Pour stimuler la croissance, faut-il investir dans les produits ou développer la capacité commerciale ? Les deux sont cruciaux, bien sûr. Cependant, concentrer tous les efforts sur le volet commercial n’offre qu’un bol d’air éphémère. L’investissement continu dans les produits demeure essentiel pour garantir une croissance durable. Mais il est essentiel de le faire de manière avisée : créer des produits génériques sans une compréhension approfondie des problèmes des clients et de l’évolution du marché n’est pas une stratégie viable. Comment s’en sortir ?
La stratégie lean consiste à penser en gamme de produits. Une gamme étendue permet aux clients de trouver ce dont ils ont besoin ou ce qu’ils désirent parmi l’ensemble des produits de la marque, favorisant ainsi la fidélisation : « One time-customer, life-time customer ». Plutôt que d’exploiter chaque produit jusqu’à ce que l’entreprise soit en danger, il s’agit d’avancer en même temps sur le commercial et le produit en mettant sur le marché, à un rythme régulier, de nouveaux produits qui gardent l’entreprise au premier plan des préoccupations des clients.
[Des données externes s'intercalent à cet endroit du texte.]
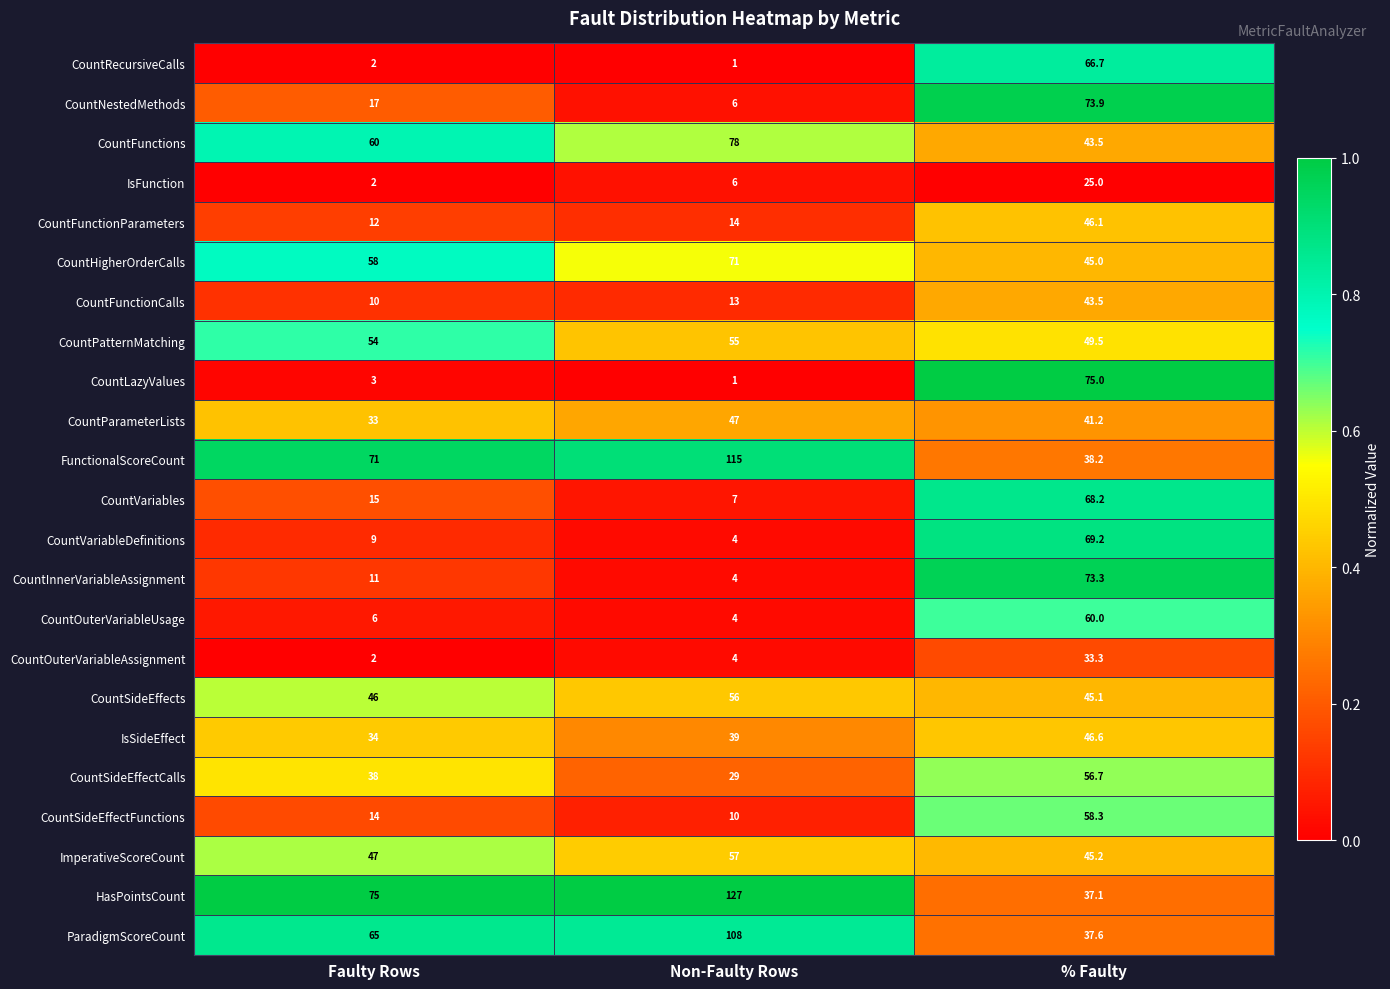

What is the maximum value shown in the chart?

127.0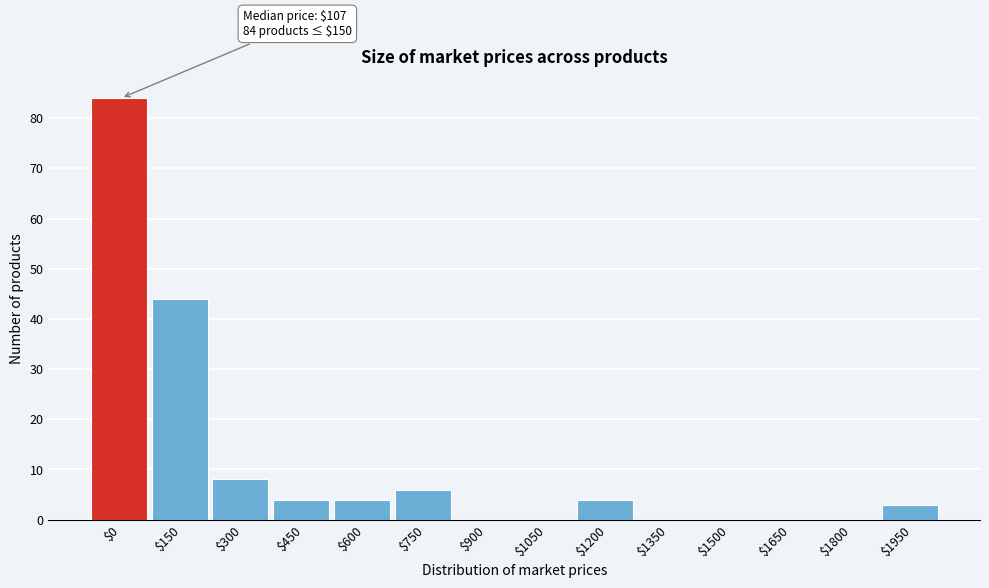

True or false: the data shows 0 at $1350.

True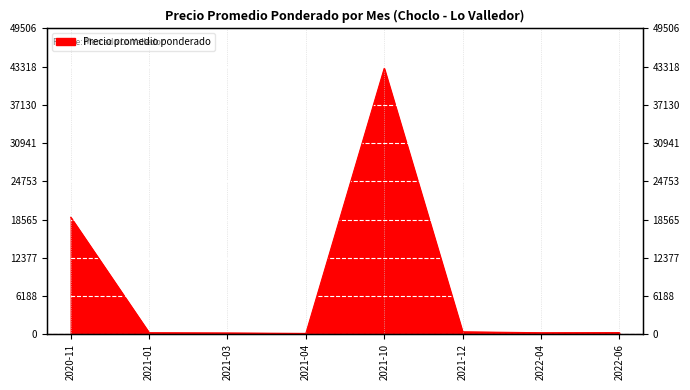

The value at 2021-04 is 120. True or false?

True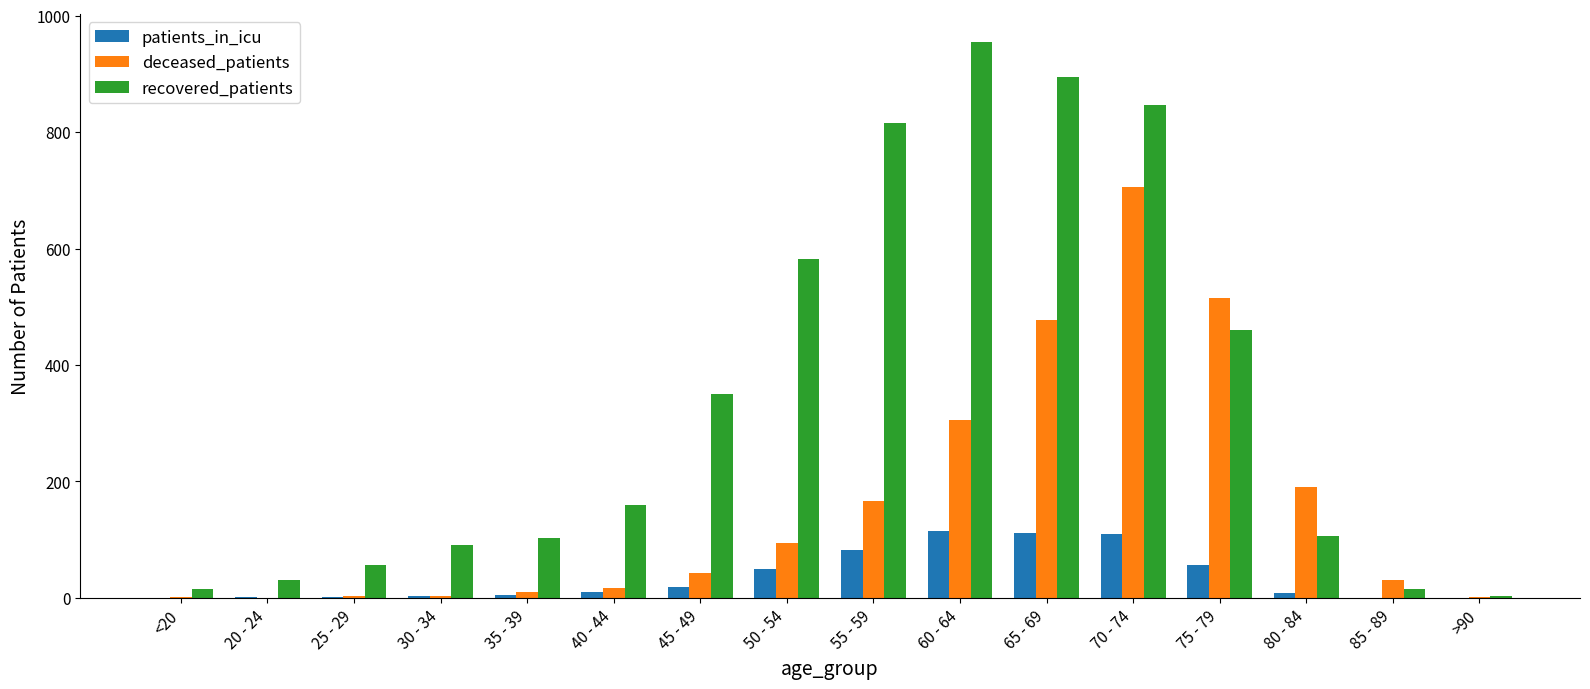

What is the spread (max minus min) of values at 65 - 69?

782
Le secret de la croissance, ce n’est pas une collection d’astuces commerciales à court terme. C’est une stratégie dans laquelle l’activité commerciale et l’évolution des produits sont en interaction permanente, pour faire évoluer une gamme qui donne encore et encore envie aux clients d’acheter. Pour aller vite et loin, il faut arrêter de sautiller à cloche-pied : il faut se remettre à marcher sur ses deux pieds.